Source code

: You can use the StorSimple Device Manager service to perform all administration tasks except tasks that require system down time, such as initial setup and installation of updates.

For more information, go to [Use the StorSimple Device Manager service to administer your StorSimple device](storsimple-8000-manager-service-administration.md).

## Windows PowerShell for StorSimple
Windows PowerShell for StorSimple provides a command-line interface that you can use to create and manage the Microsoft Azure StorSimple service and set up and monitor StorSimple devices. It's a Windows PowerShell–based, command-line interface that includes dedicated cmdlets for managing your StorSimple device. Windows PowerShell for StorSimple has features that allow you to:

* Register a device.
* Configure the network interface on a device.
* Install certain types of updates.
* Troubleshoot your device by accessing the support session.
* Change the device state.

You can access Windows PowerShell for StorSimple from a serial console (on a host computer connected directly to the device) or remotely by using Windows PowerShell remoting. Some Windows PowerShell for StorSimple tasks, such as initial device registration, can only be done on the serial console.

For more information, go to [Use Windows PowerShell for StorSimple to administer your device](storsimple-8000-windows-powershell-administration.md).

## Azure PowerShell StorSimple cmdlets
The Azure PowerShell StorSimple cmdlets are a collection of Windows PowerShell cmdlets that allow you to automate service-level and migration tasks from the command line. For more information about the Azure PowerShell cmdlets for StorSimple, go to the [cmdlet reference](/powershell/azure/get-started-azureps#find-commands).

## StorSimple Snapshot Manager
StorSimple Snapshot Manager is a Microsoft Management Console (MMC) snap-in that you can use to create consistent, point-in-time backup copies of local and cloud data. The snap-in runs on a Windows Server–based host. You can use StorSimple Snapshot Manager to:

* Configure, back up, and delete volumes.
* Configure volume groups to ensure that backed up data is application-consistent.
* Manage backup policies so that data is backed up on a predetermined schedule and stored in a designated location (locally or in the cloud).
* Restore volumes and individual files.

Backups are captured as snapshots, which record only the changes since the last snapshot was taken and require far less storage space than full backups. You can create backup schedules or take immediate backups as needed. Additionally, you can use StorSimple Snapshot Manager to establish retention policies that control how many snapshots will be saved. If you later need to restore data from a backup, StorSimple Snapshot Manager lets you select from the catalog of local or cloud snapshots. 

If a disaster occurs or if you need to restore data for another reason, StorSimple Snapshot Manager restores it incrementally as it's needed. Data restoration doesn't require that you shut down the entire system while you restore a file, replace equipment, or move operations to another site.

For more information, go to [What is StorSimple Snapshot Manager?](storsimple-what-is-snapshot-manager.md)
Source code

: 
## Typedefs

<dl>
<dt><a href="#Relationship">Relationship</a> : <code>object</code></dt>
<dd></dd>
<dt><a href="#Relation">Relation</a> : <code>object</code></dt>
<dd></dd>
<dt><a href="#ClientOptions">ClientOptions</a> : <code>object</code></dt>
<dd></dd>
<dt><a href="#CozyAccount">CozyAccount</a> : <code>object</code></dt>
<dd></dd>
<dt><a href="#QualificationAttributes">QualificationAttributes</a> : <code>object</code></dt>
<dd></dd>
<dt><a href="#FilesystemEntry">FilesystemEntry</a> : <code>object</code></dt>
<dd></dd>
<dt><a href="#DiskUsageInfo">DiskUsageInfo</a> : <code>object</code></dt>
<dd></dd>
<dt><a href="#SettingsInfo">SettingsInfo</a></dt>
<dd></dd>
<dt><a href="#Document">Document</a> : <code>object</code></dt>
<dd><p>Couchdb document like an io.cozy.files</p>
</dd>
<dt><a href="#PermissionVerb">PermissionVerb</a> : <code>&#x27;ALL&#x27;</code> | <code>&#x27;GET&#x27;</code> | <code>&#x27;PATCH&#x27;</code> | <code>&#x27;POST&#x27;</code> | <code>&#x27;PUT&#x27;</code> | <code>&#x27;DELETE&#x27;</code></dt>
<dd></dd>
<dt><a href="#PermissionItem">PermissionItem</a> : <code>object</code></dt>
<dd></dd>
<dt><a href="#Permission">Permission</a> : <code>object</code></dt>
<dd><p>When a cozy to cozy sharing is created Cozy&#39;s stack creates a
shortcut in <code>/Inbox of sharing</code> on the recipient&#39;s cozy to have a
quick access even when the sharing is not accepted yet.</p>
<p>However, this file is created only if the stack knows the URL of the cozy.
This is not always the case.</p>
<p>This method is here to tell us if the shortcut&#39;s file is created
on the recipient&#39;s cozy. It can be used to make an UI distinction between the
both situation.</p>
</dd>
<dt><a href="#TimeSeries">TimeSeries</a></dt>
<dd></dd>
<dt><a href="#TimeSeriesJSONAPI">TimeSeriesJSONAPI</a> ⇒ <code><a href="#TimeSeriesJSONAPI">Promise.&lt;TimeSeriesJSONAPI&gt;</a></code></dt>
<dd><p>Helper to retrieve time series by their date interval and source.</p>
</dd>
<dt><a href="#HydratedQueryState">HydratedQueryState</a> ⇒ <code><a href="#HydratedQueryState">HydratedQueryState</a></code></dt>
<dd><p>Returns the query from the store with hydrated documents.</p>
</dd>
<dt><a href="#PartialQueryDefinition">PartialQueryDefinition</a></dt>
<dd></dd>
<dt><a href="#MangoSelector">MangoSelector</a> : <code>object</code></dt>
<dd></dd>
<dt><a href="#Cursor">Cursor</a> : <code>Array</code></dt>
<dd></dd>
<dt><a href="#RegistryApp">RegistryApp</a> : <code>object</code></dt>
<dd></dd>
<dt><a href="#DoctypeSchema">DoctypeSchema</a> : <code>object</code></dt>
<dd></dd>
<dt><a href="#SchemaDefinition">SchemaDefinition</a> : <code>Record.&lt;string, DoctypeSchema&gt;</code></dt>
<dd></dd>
☆ ☆ ☆ ☆ ☆
→ What you need to do
Each line above is to be copied exactly as written.

→ Written solution
Source code

: You can use the StorSimple Device Manager service to perform all administration tasks except tasks that require system down time, such as initial setup and installation of updates.

For more information, go to [Use the StorSimple Device Manager service to administer your StorSimple device](storsimple-8000-manager-service-administration.md).

## Windows PowerShell for StorSimple
Windows PowerShell for StorSimple provides a command-line interface that you can use to create and manage the Microsoft Azure StorSimple service and set up and monitor StorSimple devices. It's a Windows PowerShell–based, command-line interface that includes dedicated cmdlets for managing your StorSimple device. Windows PowerShell for StorSimple has features that allow you to:

* Register a device.
* Configure the network interface on a device.
* Install certain types of updates.
* Troubleshoot your device by accessing the support session.
* Change the device state.

You can access Windows PowerShell for StorSimple from a serial console (on a host computer connected directly to the device) or remotely by using Windows PowerShell remoting. Some Windows PowerShell for StorSimple tasks, such as initial device registration, can only be done on the serial console.

For more information, go to [Use Windows PowerShell for StorSimple to administer your device](storsimple-8000-windows-powershell-administration.md).

## Azure PowerShell StorSimple cmdlets
The Azure PowerShell StorSimple cmdlets are a collection of Windows PowerShell cmdlets that allow you to automate service-level and migration tasks from the command line. For more information about the Azure PowerShell cmdlets for StorSimple, go to the [cmdlet reference](/powershell/azure/get-started-azureps#find-commands).

## StorSimple Snapshot Manager
StorSimple Snapshot Manager is a Microsoft Management Console (MMC) snap-in that you can use to create consistent, point-in-time backup copies of local and cloud data. The snap-in runs on a Windows Server–based host. You can use StorSimple Snapshot Manager to:

* Configure, back up, and delete volumes.
* Configure volume groups to ensure that backed up data is application-consistent.
* Manage backup policies so that data is backed up on a predetermined schedule and stored in a designated location (locally or in the cloud).
* Restore volumes and individual files.

Backups are captured as snapshots, which record only the changes since the last snapshot was taken and require far less storage space than full backups. You can create backup schedules or take immediate backups as needed. Additionally, you can use StorSimple Snapshot Manager to establish retention policies that control how many snapshots will be saved. If you later need to restore data from a backup, StorSimple Snapshot Manager lets you select from the catalog of local or cloud snapshots. 

If a disaster occurs or if you need to restore data for another reason, StorSimple Snapshot Manager restores it incrementally as it's needed. Data restoration doesn't require that you shut down the entire system while you restore a file, replace equipment, or move operations to another site.

For more information, go to [What is StorSimple Snapshot Manager?](storsimple-what-is-snapshot-manager.md)
Source code

: 
## Typedefs

<dl>
<dt><a href="#Relationship">Relationship</a> : <code>object</code></dt>
<dd></dd>
<dt><a href="#Relation">Relation</a> : <code>object</code></dt>
<dd></dd>
<dt><a href="#ClientOptions">ClientOptions</a> : <code>object</code></dt>
<dd></dd>
<dt><a href="#CozyAccount">CozyAccount</a> : <code>object</code></dt>
<dd></dd>
<dt><a href="#QualificationAttributes">QualificationAttributes</a> : <code>object</code></dt>
<dd></dd>
<dt><a href="#FilesystemEntry">FilesystemEntry</a> : <code>object</code></dt>
<dd></dd>
<dt><a href="#DiskUsageInfo">DiskUsageInfo</a> : <code>object</code></dt>
<dd></dd>
<dt><a href="#SettingsInfo">SettingsInfo</a></dt>
<dd></dd>
<dt><a href="#Document">Document</a> : <code>object</code></dt>
<dd><p>Couchdb document like an io.cozy.files</p>
</dd>
<dt><a href="#PermissionVerb">PermissionVerb</a> : <code>&#x27;ALL&#x27;</code> | <code>&#x27;GET&#x27;</code> | <code>&#x27;PATCH&#x27;</code> | <code>&#x27;POST&#x27;</code> | <code>&#x27;PUT&#x27;</code> | <code>&#x27;DELETE&#x27;</code></dt>
<dd></dd>
<dt><a href="#PermissionItem">PermissionItem</a> : <code>object</code></dt>
<dd></dd>
<dt><a href="#Permission">Permission</a> : <code>object</code></dt>
<dd><p>When a cozy to cozy sharing is created Cozy&#39;s stack creates a
shortcut in <code>/Inbox of sharing</code> on the recipient&#39;s cozy to have a
quick access even when the sharing is not accepted yet.</p>
<p>However, this file is created only if the stack knows the URL of the cozy.
This is not always the case.</p>
<p>This method is here to tell us if the shortcut&#39;s file is created
on the recipient&#39;s cozy. It can be used to make an UI distinction between the
both situation.</p>
</dd>
<dt><a href="#TimeSeries">TimeSeries</a></dt>
<dd></dd>
<dt><a href="#TimeSeriesJSONAPI">TimeSeriesJSONAPI</a> ⇒ <code><a href="#TimeSeriesJSONAPI">Promise.&lt;TimeSeriesJSONAPI&gt;</a></code></dt>
<dd><p>Helper to retrieve time series by their date interval and source.</p>
</dd>
<dt><a href="#HydratedQueryState">HydratedQueryState</a> ⇒ <code><a href="#HydratedQueryState">HydratedQueryState</a></code></dt>
<dd><p>Returns the query from the store with hydrated documents.</p>
</dd>
<dt><a href="#PartialQueryDefinition">PartialQueryDefinition</a></dt>
<dd></dd>
<dt><a href="#MangoSelector">MangoSelector</a> : <code>object</code></dt>
<dd></dd>
<dt><a href="#Cursor">Cursor</a> : <code>Array</code></dt>
<dd></dd>
<dt><a href="#RegistryApp">RegistryApp</a> : <code>object</code></dt>
<dd></dd>
<dt><a href="#DoctypeSchema">DoctypeSchema</a> : <code>object</code></dt>
<dd></dd>
<dt><a href="#SchemaDefinition">SchemaDefinition</a> : <code>Record.&lt;string, DoctypeSchema&gt;</code></dt>
<dd></dd>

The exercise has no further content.